Directions for this task
Copy the text lines of every item below word for word, leaving out the pictures.

▬▬▬▬▬▬▬▬▬▬

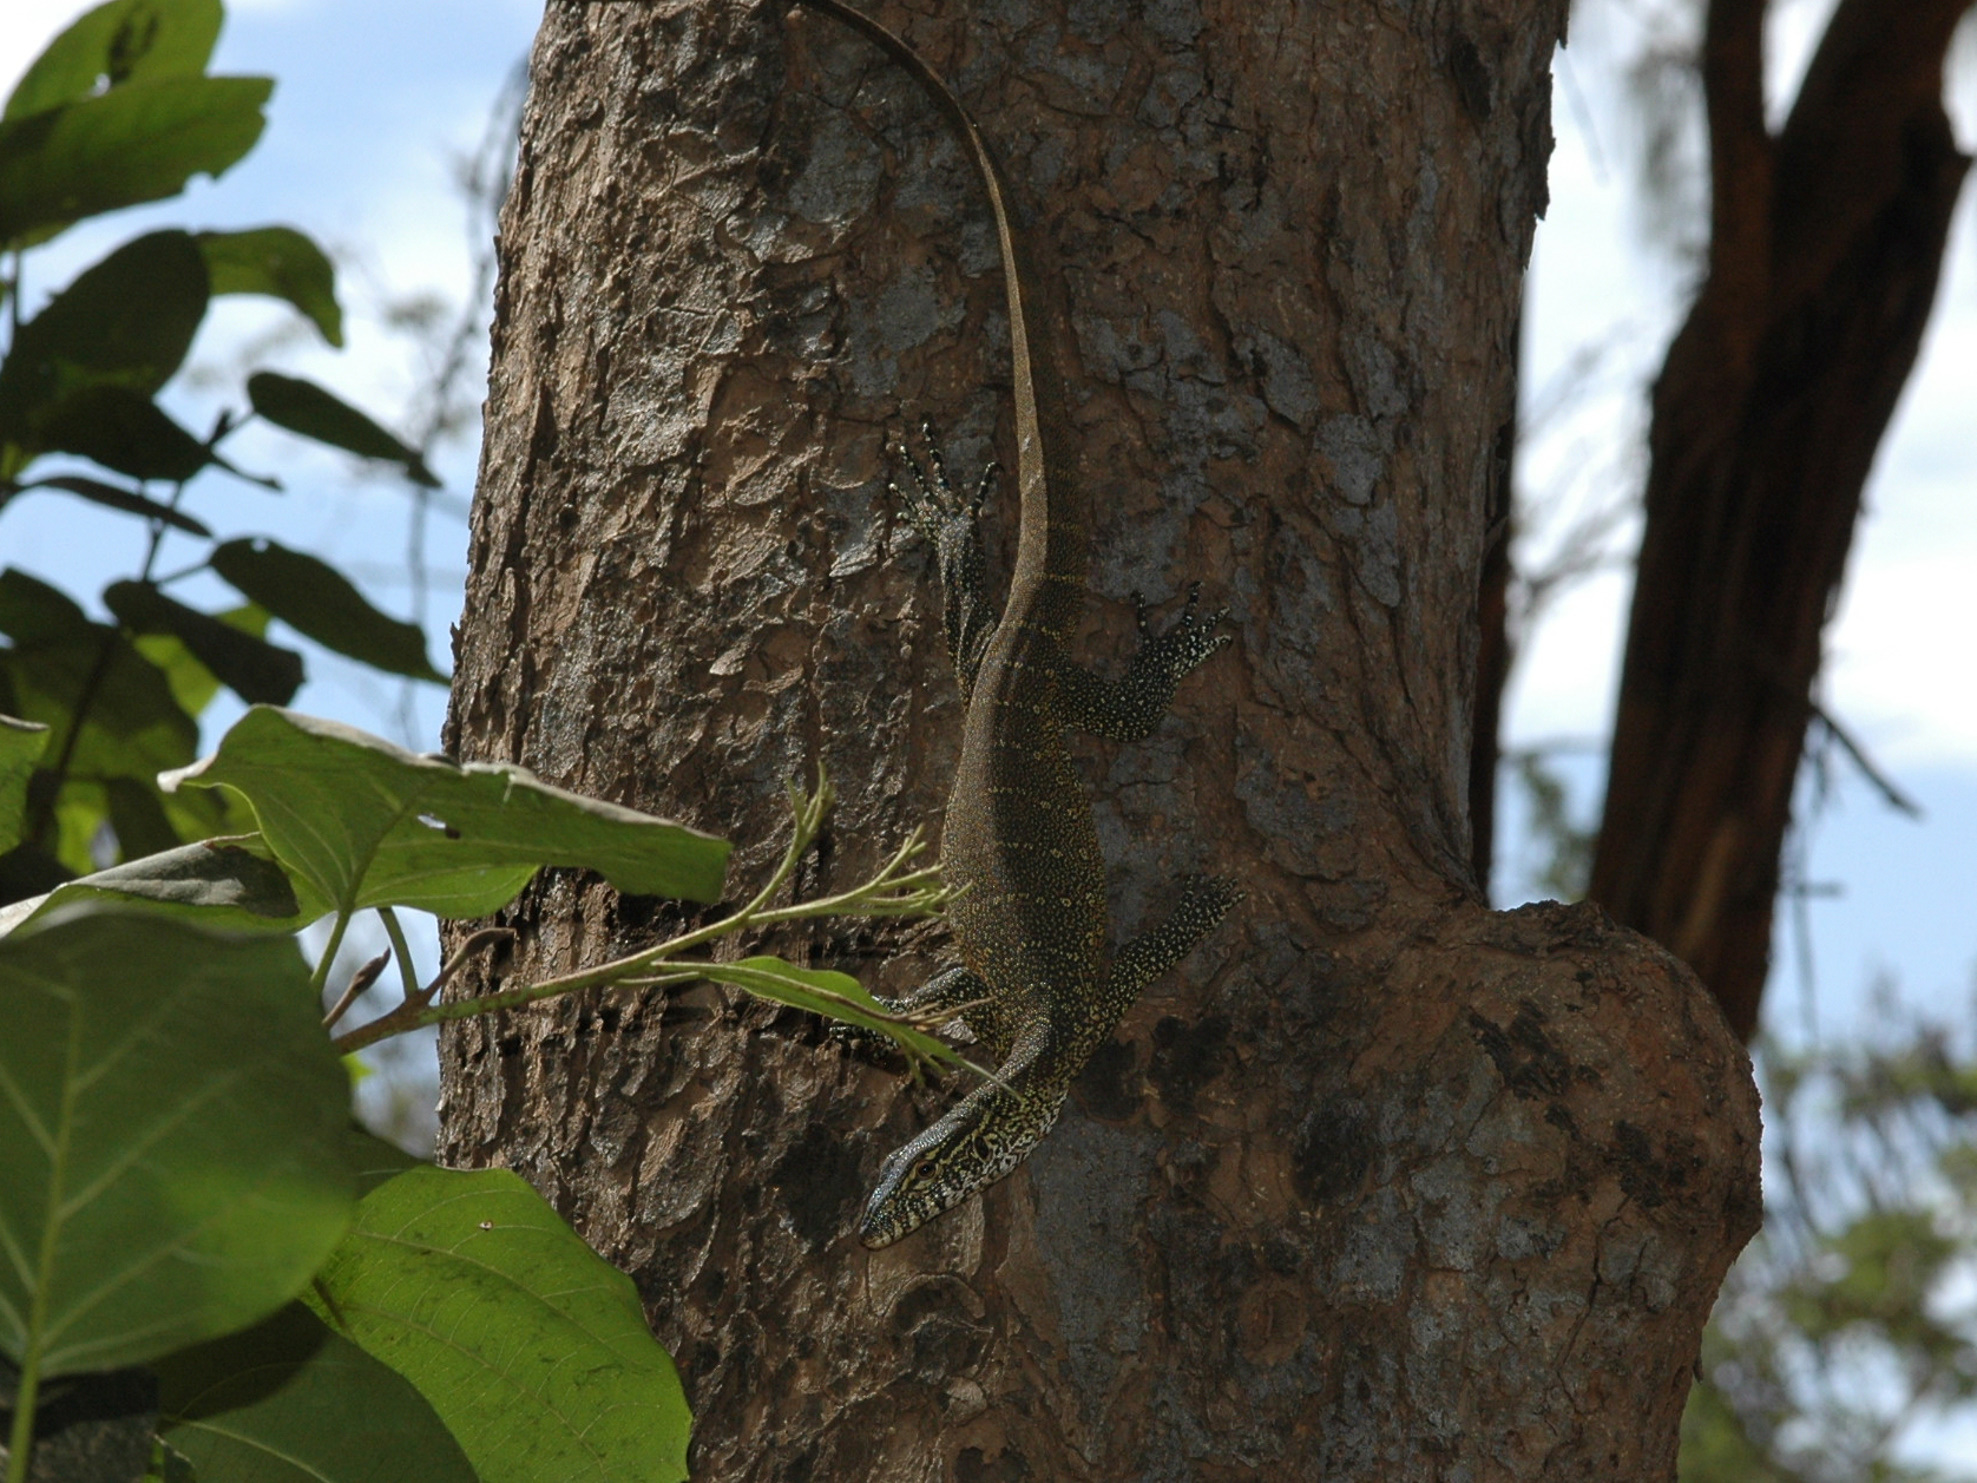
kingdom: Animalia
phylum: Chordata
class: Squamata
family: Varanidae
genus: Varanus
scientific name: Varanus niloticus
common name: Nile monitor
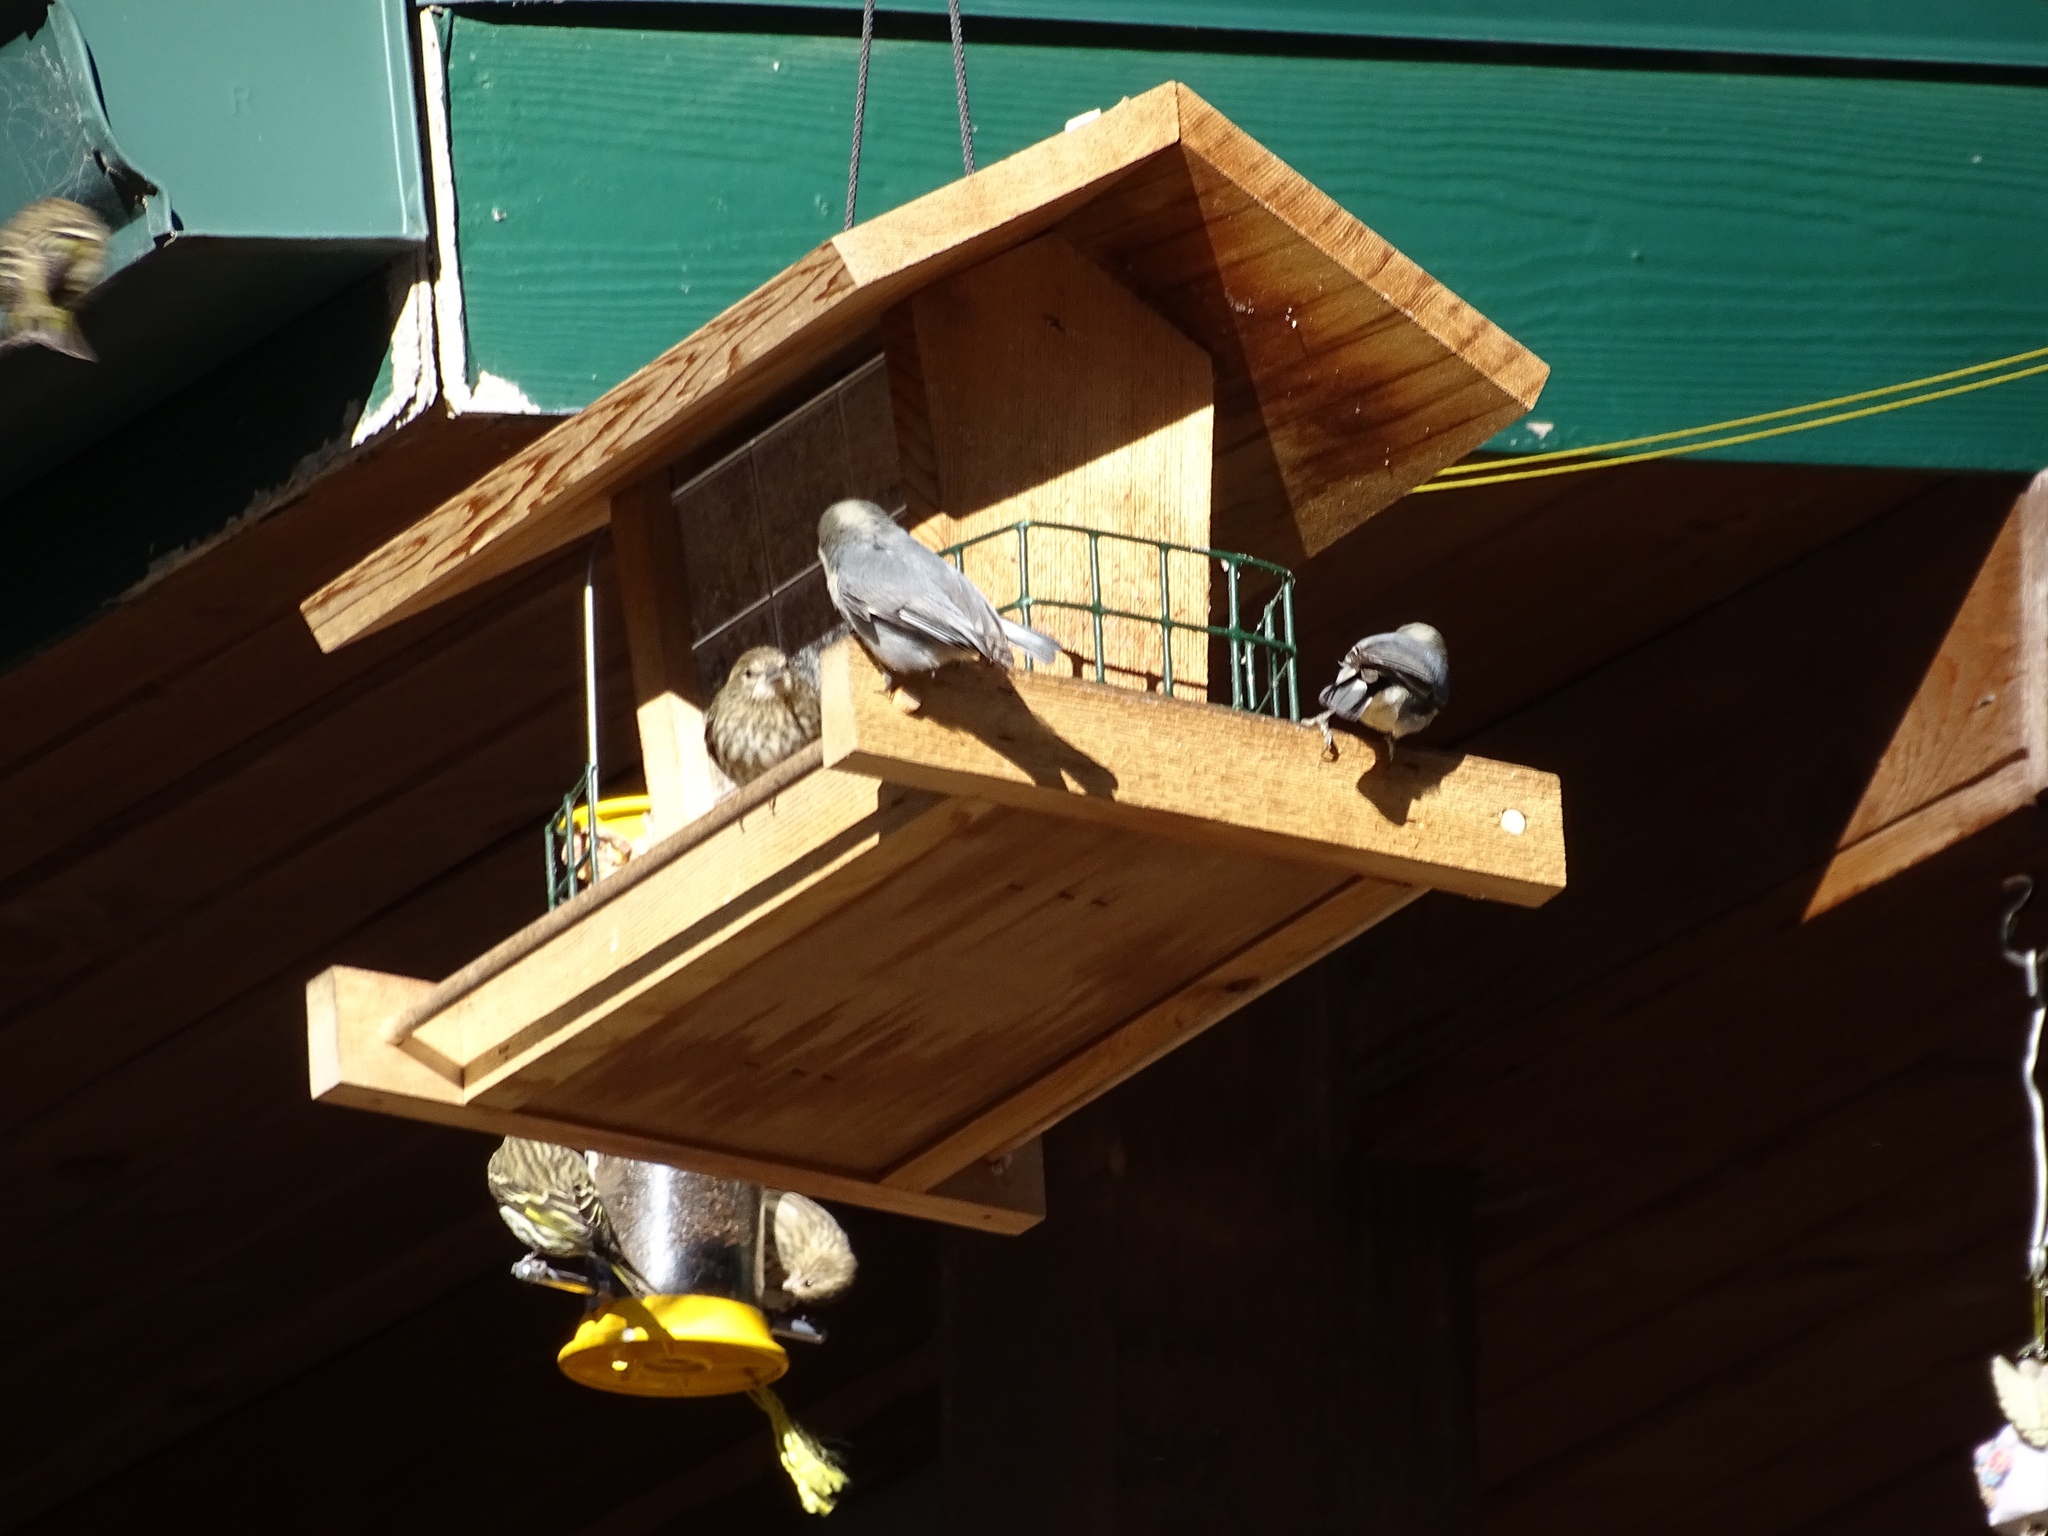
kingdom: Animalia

▬▬▬▬▬▬▬▬▬▬

Answer to the problem
kingdom: Animalia
phylum: Chordata
class: Squamata
family: Varanidae
genus: Varanus
scientific name: Varanus niloticus
common name: Nile monitor
kingdom: Animalia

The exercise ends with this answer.